Oh that's cool! Did you ever think about recreating the DOM in SVG elements in animating those with CSS, instead of using raster images? It would potentially be possible with MutationObserver, and optionally "copying" any CSS animations in the source DOM. Will likely not be perfect but could still be a good trade-off for a little demo animation of e.g. how to fill out a certain form instead of using a GIF or video.

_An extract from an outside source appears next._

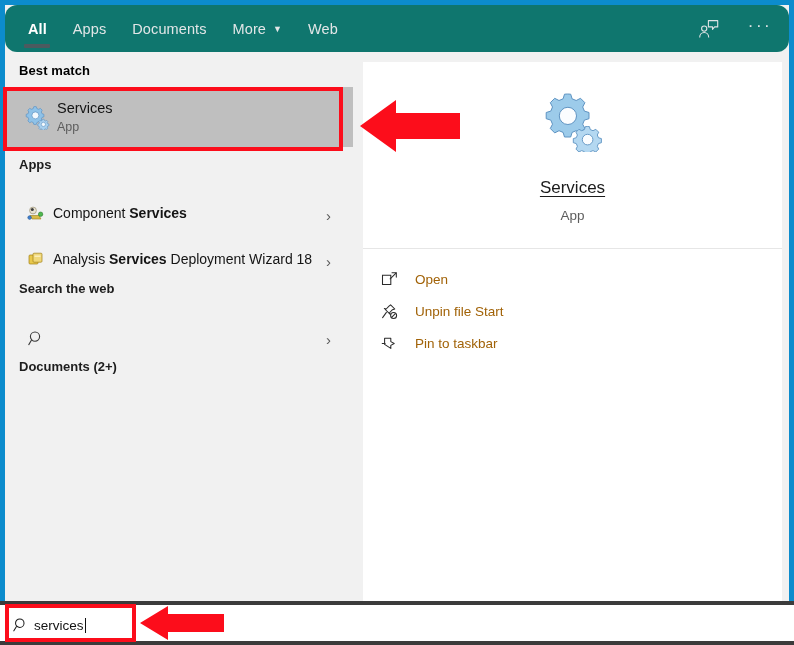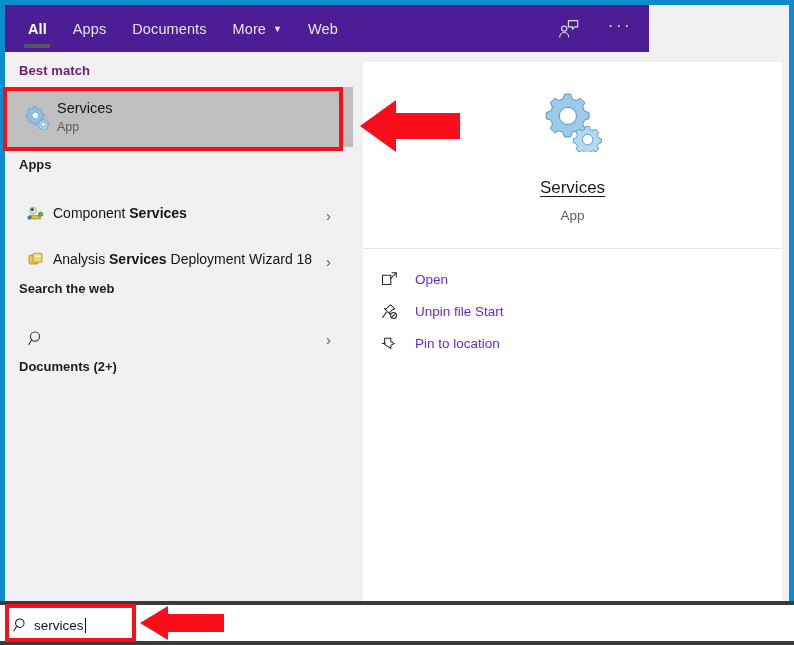"All" #header { background: #4c1d95 -> #0f766e; border-radius: none -> 12px; width: 644px -> 784px }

I'm building this to use to record Electron window recordings - I ultimately want to use this to automatically build animated SVGs showcasing features of VS Code extensions as a part of their CI so the showcased can be coded using VS Code API and the animations in the extension readme just fall out of that. So no DOM in this case. But I am thinking of ways to optimize this. I know this will be used for screen recordings and that gives me some flexibility in what assumptions I can make in the optimization pipeline. At the moment I plan on trying to come up with an algorithm to detect scrolling/jumping regions (like in the demo where the whole line height grows once the first emoji is typed on a given line) and animate their scrolling and cropping using CSS animations instead of image patches. But I think what you describe is definitely something to explore and I might take that up next if I figure a use case for it as it sounds really interesting and fun!
https://github.com/TomasHubelbauer/SVG-Screencast
This is for screen recordings. SVG animations as the OP I play around with, too:
https://github.com/TomasHubelbauer/SVG-3D
:)